Y a t-il des leçons que le Japon peut glaner de l’expérience d’Israël avec l’immigration? Un couple ressort à l’esprit. D’abord, Israël a une ‘affinité basée’ sur la politique d’immigration. Pour se qualifier pour la citoyenneté israélienne, les étrangers doivent être soit juif ou avoir de fortes attaches familiales juives. Ainsi, alors qu’il y a une énorme diversité culturelle, géographique, linguistique et même raciale parmi les immigrants en Israël, ils partagent tous des racines juives. Deuxièmement, le gouvernement israélien a un système robuste pour assimiler les immigrés dans la société israélienne, y compris des programmes intensifs de la langue hébraïque.

Il n’y a pas longtemps, un ami japonais se prépare à une réunion avec une personne de haut rang, d’origine russe du gouvernement officiel israélien et il m’a demandé des sujets possibles de conversation. Un que j’ai mentionné était l’immigration et, plus précisément, comment Israël a été capable de maintenir son caractère national et l’unité (au moins lorsqu’ils sont confrontés à l’adversité) face à l’immigration massive. Les politiques d’affinité d’immigration et l’assimilation complète ont de toute évidence beaucoup à faire avec ceci. Ils peuvent également présenter le Japon avec une feuille de route pour sa propre réforme de l’immigration.

La diaspora Japonaise est beaucoup plus petite, en termes relatifs et absolus, que la diaspora juive d’Israël a été en mesure de capter. Cependant, elle n’est pas anodine. Il ya environ 2,5 millions de descendants d’immigrés japonais hors du Japon, principalement aux États-Unis et au Brésil. Si même un petit pourcentage ont été s’installer au Japon, ils pourraient donner une contribution importante en apportant des idées fraîches, la connaissance des pratiques étrangères, des contacts et des capacités linguistiques.
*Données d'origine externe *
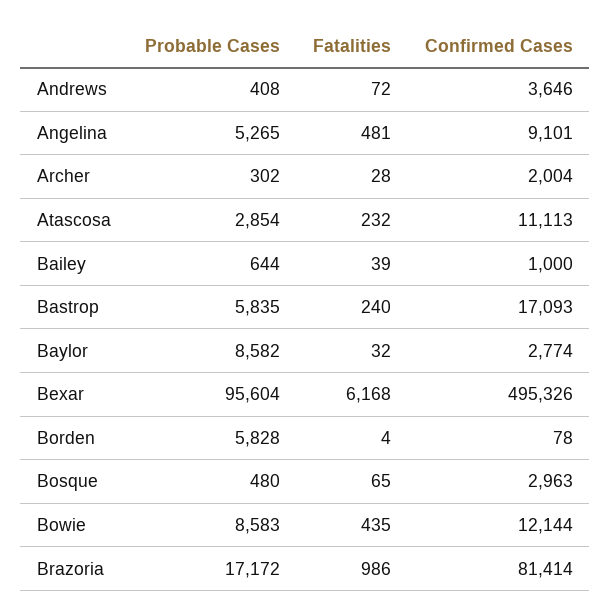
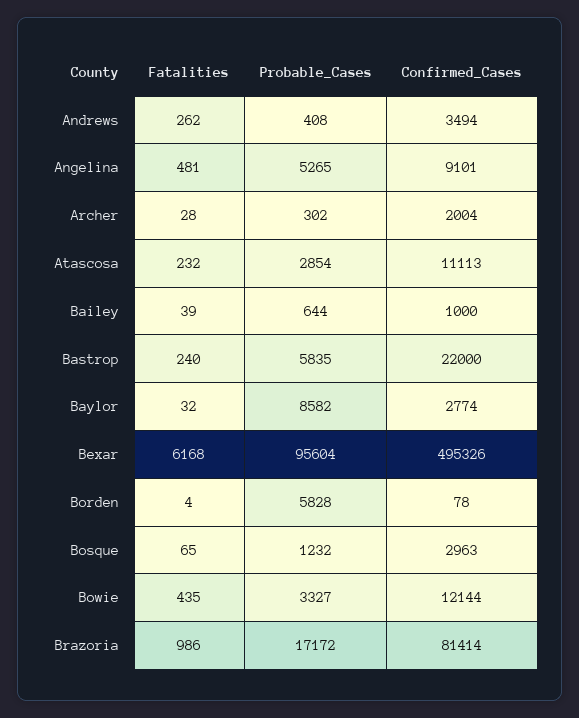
Fatalities, Andrews: 72 -> 262
Confirmed Cases, Andrews: 3646 -> 3494
Confirmed Cases, Bastrop: 17093 -> 22000
Probable Cases, Bosque: 480 -> 1232
Probable Cases, Bowie: 8583 -> 3327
Considérant le marché américain de l’emploi en dépression, de nombreux américains d’origine japonaise pourraient être intéressés par des opportunités au Japon, surtout si le tapis rouge se déroule devant eux. Et étant donné le statut retrouvé du Brésil en tant que puissance BRIC, de nouveaux efforts pour attirer les brésiliens japonais (cette fois peut-être avec un accent sur les diplômés universitaires) pourraient donner aux sociétés japonaises un avantage unique dans ce vaste marché à croissance rapide.

Le Japon devrait envisager l’adoption d’un programme d’affinité basée sur l’immigration à long terme, l’octroi de visas à toute personne résidant ethniques japonais à l’étranger qui est prêt à aller au Japon. Pour donner au pays le temps de s’adapter, les chiffres pourraient être limités dans un premier temps en exigeant aux demandeurs d’avoir un diplôme universitaire et au moins un parent ou un grand-parent japonais. Le gouvernement devrait aussi les encourager à acquérir la nationalité japonaise et, pour rendre leur assimilation plus facile, offrir une aide financière alors qu’ils sont inscrits dans un établissement géré par le gouvernement ou qu’ ils sont certifiés de cours intensifs de langue japonaise dans un institut de formation culturelle. L’affinité basée sur d’immigration ne serait pas suffisante, mais pourrait être la pointe d’une large libéralisation des politiques d’immigration du Japon.

Si le Japon peut apprendre de l’histoire du succès économique d’Israël du 21eme Siècle, il peut être capable de l’imiter. Le Japon aura un brillant avenir si les japonais peuvent trouver et cultiver leur “intérieur israélien.”